The smell thickened as the creek came into view—sweet rot layered over iron and wet earth. It settled along the back of Rei's throat. He kept his breathing shallow and even.
The creek ran shallow over stone and silt. A tar-sheen film hugged the surface in irregular plates. It drifted, then snapped into new shapes with sharp edges. Blackened reeds leaned along the bank, bases dark and wet. Some tips stayed green, bright with a color that belonged to another season.
A single press of wrongness brushed the edge of Rei's awareness. It carried weight, not detail. He let it sit and focused on what mattered: how the film clung to mud, how it gathered in pockets, how it threaded between stones.
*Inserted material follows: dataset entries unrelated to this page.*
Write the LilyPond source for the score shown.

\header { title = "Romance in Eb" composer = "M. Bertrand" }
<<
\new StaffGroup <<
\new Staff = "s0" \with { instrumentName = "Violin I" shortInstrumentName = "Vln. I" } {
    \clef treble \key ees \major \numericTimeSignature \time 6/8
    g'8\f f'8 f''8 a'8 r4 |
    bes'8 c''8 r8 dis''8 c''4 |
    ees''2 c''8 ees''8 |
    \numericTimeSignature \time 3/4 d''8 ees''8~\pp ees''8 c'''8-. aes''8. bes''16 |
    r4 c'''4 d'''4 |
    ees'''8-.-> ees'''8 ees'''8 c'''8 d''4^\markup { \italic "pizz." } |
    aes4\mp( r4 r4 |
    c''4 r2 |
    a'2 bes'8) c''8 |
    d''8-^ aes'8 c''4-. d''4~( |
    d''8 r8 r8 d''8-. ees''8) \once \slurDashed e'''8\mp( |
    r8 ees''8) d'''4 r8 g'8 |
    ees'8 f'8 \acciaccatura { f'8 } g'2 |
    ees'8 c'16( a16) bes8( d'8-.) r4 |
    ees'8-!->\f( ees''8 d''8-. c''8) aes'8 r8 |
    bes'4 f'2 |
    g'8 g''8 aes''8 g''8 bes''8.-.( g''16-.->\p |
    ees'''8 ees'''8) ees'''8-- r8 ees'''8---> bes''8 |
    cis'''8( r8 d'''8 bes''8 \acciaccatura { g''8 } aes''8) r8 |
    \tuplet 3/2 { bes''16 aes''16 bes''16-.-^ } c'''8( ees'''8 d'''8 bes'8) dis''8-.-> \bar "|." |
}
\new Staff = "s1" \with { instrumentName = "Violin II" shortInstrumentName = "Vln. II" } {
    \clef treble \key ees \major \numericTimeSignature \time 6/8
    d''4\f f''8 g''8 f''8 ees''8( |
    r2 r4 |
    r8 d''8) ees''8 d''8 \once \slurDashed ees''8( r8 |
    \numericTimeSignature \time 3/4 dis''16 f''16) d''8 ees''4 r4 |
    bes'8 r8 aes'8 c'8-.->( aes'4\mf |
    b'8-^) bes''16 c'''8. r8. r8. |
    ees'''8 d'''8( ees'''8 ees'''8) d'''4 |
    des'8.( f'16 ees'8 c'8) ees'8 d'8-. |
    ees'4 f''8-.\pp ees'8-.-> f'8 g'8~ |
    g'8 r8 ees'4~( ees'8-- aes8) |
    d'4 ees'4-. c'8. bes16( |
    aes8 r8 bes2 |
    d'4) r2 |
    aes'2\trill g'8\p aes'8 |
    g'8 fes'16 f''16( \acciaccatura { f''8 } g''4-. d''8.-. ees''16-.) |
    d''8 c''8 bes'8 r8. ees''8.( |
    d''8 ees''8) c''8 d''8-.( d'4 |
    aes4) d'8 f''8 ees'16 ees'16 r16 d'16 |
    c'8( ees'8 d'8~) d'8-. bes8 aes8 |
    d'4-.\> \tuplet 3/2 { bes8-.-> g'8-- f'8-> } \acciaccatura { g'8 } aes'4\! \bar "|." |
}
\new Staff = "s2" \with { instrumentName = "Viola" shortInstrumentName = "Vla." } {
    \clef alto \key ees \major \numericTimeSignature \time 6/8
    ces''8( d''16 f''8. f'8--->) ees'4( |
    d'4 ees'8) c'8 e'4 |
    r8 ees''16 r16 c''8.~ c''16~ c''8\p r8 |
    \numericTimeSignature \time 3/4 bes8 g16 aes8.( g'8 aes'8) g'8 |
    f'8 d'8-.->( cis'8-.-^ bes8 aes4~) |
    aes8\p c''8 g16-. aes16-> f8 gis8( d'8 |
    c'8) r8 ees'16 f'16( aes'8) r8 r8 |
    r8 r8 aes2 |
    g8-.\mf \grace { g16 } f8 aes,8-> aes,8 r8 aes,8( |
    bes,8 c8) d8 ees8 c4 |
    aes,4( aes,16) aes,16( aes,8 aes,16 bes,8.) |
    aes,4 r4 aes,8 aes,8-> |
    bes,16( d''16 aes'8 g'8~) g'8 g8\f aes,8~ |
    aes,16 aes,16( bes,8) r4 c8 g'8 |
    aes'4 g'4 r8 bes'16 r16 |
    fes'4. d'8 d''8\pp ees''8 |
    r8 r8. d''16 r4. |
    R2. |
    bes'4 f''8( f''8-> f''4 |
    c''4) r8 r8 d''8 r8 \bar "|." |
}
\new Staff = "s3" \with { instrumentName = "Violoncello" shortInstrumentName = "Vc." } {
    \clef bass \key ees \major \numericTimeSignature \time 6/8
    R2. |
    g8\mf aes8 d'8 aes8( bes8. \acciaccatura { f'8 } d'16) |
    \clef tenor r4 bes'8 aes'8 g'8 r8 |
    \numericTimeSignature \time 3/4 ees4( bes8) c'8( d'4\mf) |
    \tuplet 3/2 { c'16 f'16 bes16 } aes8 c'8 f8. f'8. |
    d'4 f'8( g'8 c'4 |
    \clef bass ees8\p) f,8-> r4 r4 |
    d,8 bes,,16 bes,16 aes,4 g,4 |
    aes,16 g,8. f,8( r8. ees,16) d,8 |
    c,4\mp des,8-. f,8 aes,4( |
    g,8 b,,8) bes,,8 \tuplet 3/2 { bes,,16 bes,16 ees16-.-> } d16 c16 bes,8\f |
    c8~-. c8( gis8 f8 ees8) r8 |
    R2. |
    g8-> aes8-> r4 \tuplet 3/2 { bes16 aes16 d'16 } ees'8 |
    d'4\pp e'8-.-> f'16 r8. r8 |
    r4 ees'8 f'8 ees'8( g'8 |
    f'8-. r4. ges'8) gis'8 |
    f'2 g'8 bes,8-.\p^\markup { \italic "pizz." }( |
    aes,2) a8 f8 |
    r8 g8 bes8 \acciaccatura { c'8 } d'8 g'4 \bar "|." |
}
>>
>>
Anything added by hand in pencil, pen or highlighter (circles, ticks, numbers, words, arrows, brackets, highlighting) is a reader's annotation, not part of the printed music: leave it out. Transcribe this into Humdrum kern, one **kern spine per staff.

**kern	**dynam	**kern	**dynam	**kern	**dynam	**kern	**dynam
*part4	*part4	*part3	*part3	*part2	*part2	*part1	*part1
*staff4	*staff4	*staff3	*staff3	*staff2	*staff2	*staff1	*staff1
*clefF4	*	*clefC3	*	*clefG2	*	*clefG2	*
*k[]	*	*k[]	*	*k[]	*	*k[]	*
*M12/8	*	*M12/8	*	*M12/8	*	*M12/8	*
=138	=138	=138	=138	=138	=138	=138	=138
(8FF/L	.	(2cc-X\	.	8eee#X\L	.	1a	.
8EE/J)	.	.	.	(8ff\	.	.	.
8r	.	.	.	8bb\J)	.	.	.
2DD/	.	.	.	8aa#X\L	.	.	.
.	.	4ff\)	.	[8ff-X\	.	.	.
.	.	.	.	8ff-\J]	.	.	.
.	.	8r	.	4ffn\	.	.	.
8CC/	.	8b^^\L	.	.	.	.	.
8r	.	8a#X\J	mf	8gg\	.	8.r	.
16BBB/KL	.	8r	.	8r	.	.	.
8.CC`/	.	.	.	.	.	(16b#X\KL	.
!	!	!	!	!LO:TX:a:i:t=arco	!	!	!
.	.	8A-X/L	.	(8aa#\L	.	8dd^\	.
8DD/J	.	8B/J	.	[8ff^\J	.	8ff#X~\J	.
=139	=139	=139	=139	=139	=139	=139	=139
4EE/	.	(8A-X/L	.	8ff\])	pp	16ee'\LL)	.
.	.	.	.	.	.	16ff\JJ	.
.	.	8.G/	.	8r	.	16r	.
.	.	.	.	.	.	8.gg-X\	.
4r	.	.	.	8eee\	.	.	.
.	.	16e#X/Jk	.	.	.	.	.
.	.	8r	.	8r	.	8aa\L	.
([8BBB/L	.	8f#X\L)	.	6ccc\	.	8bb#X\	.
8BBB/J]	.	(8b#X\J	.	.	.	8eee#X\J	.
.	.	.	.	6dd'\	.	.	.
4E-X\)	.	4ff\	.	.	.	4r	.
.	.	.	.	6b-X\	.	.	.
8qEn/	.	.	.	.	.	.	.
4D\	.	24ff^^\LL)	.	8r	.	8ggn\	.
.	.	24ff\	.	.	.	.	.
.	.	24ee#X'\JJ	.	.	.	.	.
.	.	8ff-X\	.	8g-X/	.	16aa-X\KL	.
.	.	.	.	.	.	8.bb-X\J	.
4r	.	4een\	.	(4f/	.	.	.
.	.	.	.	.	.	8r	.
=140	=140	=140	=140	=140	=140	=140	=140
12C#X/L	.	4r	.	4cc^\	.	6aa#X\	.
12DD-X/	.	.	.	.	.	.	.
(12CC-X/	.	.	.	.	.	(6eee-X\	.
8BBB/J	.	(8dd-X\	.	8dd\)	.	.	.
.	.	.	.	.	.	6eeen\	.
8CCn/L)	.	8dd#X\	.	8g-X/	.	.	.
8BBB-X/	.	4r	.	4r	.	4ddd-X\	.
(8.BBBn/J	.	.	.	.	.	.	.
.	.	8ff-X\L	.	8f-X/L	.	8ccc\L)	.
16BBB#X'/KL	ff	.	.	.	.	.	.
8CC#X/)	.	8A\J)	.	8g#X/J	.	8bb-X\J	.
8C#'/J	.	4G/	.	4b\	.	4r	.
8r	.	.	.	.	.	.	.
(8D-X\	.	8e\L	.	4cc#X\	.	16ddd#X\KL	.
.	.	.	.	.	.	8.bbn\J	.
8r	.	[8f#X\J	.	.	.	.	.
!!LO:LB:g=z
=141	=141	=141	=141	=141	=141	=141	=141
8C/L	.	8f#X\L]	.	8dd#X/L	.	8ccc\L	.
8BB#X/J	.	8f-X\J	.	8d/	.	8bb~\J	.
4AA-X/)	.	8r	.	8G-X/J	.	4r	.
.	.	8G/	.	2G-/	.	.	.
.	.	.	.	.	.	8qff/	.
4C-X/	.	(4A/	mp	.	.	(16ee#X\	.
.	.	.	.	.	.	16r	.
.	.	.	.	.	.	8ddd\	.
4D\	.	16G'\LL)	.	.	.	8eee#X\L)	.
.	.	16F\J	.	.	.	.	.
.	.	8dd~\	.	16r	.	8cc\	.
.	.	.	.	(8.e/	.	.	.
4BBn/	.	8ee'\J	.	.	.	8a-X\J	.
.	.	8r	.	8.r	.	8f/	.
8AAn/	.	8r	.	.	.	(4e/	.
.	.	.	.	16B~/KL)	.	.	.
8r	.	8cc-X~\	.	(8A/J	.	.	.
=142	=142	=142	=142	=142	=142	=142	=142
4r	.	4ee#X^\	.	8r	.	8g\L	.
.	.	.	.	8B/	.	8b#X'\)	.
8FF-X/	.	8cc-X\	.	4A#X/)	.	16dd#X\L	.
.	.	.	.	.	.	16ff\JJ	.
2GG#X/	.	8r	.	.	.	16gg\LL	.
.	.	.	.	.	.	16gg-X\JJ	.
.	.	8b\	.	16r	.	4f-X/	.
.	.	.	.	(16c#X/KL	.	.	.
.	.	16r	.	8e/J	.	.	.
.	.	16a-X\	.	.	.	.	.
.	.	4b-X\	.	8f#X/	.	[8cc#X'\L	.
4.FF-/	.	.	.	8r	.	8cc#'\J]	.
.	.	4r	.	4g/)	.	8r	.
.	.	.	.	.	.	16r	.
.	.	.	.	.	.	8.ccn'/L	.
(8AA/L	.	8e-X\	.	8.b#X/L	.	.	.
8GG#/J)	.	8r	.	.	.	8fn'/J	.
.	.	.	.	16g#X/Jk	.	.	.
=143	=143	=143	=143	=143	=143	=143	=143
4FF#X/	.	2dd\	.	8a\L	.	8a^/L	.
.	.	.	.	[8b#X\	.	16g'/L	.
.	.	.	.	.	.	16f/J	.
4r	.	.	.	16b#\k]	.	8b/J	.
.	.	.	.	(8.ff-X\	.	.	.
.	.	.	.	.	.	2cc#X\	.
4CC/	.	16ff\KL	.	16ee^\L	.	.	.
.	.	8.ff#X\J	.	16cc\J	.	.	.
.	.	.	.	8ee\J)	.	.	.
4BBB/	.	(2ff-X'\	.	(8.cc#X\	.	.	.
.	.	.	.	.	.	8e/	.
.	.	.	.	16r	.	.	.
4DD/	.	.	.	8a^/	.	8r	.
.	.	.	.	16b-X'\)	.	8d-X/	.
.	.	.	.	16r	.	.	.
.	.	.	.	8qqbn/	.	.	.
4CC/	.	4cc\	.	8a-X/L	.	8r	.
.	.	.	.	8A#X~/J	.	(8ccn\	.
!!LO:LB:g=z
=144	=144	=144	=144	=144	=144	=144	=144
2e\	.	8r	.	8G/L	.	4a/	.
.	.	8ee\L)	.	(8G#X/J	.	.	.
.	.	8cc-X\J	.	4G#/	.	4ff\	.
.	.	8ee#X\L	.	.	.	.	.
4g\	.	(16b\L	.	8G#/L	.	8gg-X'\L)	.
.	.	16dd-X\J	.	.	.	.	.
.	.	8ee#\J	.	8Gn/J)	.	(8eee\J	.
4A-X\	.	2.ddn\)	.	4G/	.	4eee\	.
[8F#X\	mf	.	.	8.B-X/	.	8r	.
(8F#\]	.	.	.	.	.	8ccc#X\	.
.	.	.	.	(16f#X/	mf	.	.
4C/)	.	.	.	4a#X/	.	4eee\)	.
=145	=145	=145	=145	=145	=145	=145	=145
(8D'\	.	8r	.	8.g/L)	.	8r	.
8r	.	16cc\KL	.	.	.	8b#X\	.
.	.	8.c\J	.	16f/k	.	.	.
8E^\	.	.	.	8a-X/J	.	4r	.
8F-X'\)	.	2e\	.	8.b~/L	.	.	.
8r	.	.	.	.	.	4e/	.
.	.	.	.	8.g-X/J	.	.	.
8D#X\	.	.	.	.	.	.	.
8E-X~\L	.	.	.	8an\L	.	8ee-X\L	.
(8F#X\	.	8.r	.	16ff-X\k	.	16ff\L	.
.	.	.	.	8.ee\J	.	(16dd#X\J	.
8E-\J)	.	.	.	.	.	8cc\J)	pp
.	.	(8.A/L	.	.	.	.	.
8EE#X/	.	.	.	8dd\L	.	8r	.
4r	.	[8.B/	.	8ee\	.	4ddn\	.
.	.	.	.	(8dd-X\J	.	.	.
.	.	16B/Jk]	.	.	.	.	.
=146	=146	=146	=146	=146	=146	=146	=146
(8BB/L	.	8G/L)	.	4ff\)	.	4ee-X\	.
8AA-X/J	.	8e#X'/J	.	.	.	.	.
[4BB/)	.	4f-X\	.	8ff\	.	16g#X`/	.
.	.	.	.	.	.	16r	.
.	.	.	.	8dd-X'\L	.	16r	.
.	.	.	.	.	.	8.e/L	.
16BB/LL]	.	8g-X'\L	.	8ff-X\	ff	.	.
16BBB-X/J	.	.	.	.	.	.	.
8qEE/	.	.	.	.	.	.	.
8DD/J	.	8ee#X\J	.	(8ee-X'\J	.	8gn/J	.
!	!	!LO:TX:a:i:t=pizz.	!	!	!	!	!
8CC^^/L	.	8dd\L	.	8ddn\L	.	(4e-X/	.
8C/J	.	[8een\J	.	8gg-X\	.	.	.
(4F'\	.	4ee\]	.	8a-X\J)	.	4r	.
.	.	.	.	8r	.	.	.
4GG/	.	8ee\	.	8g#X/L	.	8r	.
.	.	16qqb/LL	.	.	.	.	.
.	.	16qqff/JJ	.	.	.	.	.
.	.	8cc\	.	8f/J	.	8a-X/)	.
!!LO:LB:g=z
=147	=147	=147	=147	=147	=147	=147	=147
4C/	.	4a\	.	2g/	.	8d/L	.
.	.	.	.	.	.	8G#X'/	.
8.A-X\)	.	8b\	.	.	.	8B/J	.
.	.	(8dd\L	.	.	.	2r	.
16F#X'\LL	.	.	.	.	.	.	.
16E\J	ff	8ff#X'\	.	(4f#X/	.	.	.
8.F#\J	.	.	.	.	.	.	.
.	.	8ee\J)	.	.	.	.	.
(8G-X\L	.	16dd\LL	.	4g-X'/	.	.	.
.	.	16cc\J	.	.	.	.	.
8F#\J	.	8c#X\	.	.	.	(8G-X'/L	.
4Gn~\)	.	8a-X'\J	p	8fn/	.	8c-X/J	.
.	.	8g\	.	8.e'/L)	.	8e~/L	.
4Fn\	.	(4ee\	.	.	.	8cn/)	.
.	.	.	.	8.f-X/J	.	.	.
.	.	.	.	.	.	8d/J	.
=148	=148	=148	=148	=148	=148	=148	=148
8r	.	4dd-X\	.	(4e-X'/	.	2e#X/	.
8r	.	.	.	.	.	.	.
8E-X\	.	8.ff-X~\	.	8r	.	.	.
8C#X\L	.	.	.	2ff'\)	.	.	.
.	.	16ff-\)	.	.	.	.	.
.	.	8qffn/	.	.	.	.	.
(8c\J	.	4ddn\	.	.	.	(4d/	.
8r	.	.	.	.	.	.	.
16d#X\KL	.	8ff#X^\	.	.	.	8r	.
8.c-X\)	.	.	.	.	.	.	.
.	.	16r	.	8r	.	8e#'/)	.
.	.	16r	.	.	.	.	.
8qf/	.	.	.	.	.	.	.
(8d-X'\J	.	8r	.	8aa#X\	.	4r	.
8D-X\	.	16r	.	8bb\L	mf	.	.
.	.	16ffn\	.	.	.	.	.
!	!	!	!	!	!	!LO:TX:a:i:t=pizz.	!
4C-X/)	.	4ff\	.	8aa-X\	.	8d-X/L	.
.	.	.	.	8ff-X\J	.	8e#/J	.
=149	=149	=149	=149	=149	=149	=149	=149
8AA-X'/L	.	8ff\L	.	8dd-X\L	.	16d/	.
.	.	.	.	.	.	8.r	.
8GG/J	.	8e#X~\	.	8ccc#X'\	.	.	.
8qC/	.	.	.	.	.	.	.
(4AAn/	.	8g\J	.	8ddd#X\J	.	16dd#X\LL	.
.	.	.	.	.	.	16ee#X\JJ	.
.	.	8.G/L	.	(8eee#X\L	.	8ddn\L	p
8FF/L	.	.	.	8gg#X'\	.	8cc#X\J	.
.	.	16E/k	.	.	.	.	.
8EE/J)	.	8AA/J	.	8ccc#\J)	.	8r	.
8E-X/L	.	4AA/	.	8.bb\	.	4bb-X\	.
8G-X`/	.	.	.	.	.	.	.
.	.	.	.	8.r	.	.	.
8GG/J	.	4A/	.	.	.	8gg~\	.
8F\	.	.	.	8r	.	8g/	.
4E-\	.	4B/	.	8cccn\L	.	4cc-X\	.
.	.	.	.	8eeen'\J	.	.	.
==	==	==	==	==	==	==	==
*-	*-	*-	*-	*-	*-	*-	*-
A bear's pawprint sat in the creekbank mud.
Inside it, a second print pressed at a wrong angle—smaller, cloven—two animals recorded in one step.
Rei slowed. Jinx slowed with him. Vesper's weight shifted in his hood, quiet readiness.
Heat touched the air.
Heat with bite, the kind that dried the inside of a breath.
Rei followed it with his eyes and found the source.
Something stood half in the reeds, half in the creek film, and the world struggled to keep its edges straight.
Lion forequarters carried the bulk—muscle and mane, paws planted wide, claws digging into wet silt. The head turned and the jaw opened, and a thin ribbon of flame licked out, blue at the base and dirty orange at the tip. Fire struck creek film and skated across it in a rippling line. Steam rose with the stink.
Along its back, a goat's body rose from the lion's spine like a cruel second rider. The goat head protruded near the shoulder line, eyes bright and wrong, horns jagged at the edges where Corruption Bloom made them sharpen, soften, then sharpen again. It bleated once and the sound cut mid-note, then resumed, like a torn strip of audio rejoined.
Behind it, a serpent tail dragged through mud, thick as Rei's thigh. Scales flickered between matte black and wet sheen. The tail moved with patient strength, curling and uncurling, tracing glassy smears into the bank as it slid.
One creature. One breath. One rhythm.
Tar-dark strands hung from the goat's horns and the lion's mouth. Each shift of weight flicked strands free. They slapped onto mud and stone and crept outward along the edges, widening the sick shine.
Jinx's ears pinned forward. Her tail lifted, tight with intent.
Rei raised a hand, palm down. Hold.
The lion head fixed on Rei. The goat head fixed on the breach behind him, as if it could taste people through the air. The serpent tail tightened, ready to strike.
Rei stepped forward and set his stance between the chimera and the village line.
"Seams," he said to Jinx, quiet and precise. "Tail. Horns. Keep it from painting the ground."
The chimera's lion chest rose.
Flame gathered again, heat tightening the air at Rei's face.
If he wanted to take this thing down he would have to be not just fast, but precise.
He shifted his weight, readied his claws, and committed.